Se si pensa ad un progetto di sviluppo applicativo come ad una serie complessa di attività è facile immaginare come la buona riuscita dipenda dall’accurata definizione degli obiettivi, dalla capacità di darsi tempi certi, dall’assegnazione di un budget e di un preciso riscontro sulle risorse disponibili.
Non si contano i progetti di sviluppo non conclusi, quelli che sono costati più del dovuto e di quanto preventivato e non si contano nemmeno quelli sulla carta conclusi ma che sul campo si rivelano inadeguati, oppure quelli in cui le applicazioni non soddisfano le aspettative per quanto riguarda le performance.
Spesso alla base di questi problemi ci sono le difficoltà di gestione dei progetti con metodi o strumenti poco efficaci. Nella migliore delle ipotesi operative, in ogni caso, servono una corretta gestione della struttura organizzativa e l’acquisizione di una metodologia di sviluppo software.
Servono quindi anche competenze e best practice nell’ambito del Project Management e un’ottima conoscenza delle soluzioni di Application Delivery Management. In questo scenario le soluzioni di Project Portfolio Management (PPM) aiutano a gestire il portafoglio di servizi e applicazioni aziendali, ma anche allineare i flussi richiesti dalla strategia per ottimizzare processi e governance. Spetta alle organizzazioni individuare un sistema di gestione agile, disciplinare i processi, attivare una vera e propria catena di produzione e verifica, per una perfetta governance complessiva e, nello specifico, per una governance accurata sulle performance applicative attraverso i Performance Testing Tools (PTT).
Performance applicativa, perché è importante
Si tratta di passaggi molto importanti, una recente ricerca Gartner infatti evidenza la difficoltà delle aziende a soddisfare le aspettative per quanto riguarda le prestazioni delle applicazioni, in particolare per velocità, scalabilità e qualità delle stesse. Spesso la problematica è imputabile a difetti architetturali, ma la risoluzione di queste problematiche è complessa e rimediare “dopo” comporta costi elevati.

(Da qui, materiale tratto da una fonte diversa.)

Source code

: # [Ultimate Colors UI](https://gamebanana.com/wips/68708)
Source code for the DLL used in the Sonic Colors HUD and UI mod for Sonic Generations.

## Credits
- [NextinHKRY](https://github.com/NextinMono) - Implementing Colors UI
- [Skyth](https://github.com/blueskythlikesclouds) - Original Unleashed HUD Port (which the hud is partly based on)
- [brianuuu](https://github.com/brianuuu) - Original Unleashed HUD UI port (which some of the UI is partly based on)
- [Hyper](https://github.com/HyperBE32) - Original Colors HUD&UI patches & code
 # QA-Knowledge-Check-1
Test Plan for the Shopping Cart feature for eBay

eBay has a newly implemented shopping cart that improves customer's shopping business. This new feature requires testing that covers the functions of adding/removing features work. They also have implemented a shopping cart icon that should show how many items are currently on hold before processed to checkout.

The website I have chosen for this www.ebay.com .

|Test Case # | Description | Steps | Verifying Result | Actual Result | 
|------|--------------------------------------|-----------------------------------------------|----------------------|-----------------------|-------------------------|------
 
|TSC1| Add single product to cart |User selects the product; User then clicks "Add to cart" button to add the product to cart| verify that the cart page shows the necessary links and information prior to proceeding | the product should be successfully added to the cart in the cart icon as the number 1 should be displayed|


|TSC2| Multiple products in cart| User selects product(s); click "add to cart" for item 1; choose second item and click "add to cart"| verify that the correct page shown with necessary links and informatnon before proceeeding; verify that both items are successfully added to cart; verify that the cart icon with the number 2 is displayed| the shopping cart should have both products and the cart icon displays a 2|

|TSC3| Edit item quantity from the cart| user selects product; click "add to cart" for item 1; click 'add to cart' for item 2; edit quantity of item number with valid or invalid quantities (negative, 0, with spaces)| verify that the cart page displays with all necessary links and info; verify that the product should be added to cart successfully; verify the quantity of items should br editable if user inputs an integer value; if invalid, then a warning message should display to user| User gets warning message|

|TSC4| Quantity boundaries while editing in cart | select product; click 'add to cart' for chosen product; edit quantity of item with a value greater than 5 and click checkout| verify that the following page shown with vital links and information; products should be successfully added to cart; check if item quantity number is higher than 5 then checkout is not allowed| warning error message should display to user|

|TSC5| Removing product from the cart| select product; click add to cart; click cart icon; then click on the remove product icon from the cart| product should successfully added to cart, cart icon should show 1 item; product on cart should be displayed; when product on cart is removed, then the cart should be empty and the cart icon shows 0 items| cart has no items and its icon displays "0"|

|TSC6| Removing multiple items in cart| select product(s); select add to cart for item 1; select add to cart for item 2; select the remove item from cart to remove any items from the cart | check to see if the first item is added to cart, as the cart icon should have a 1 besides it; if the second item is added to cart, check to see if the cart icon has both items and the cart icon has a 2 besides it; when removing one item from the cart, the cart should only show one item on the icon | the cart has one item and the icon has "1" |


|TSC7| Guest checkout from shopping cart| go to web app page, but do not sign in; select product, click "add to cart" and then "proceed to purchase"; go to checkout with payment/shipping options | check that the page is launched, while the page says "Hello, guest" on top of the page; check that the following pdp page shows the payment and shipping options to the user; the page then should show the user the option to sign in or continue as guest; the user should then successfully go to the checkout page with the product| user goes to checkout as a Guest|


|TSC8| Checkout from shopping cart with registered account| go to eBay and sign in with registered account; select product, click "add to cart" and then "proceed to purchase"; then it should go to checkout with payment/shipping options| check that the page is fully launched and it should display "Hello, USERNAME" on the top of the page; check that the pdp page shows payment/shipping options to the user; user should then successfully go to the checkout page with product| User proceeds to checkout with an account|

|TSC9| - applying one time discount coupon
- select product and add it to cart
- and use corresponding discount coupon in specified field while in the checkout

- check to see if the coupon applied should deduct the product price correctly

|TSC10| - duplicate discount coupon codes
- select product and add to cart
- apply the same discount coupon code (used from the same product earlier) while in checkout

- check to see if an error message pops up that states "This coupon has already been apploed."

Non solo, le sfide legate ai problemi prestazionali non possono essere risolte semplicemente affidandosi ai test che spesso non tengono conto della reale esperienza degli utenti sul campo. In questo senso Gartner stessa raccomanda alle aziende l’adozione di una strategia proattiva su questo specifico tema con lo studio di casi specifici di testing e l’integrazione dei test nei processi CI/CD, per un vero approccio bimodale, oltre all’implementazione di strumenti per sfruttare le informazioni sulle reali prestazioni dell’app in produzione e quindi con dati di utenti reali. Entriamo nei dettagli.
L’adozione di un approccio DevOps evoluto già entro quest’anno spingerà le aziende ad implementare test continuativi sulle app basandosi su framework e strumenti open source. Mentre il bisogno di gestire i processi aziendali sfruttando gli strumenti digitali nel 2021 porterà le aziende a monitorare il comportamento del 20% delle applicazioni aziendali con le suite APM. La percentuale nel 2017 era appena del 5%, ma chi avrà adottato un approccio ingegnerizzato per lo studio delle prestazioni si troverà a constatare un vantaggio competitivo rispetto ai concorrenti e riscontrerà una maggiore soddisfazione anche da parte dei suoi clienti.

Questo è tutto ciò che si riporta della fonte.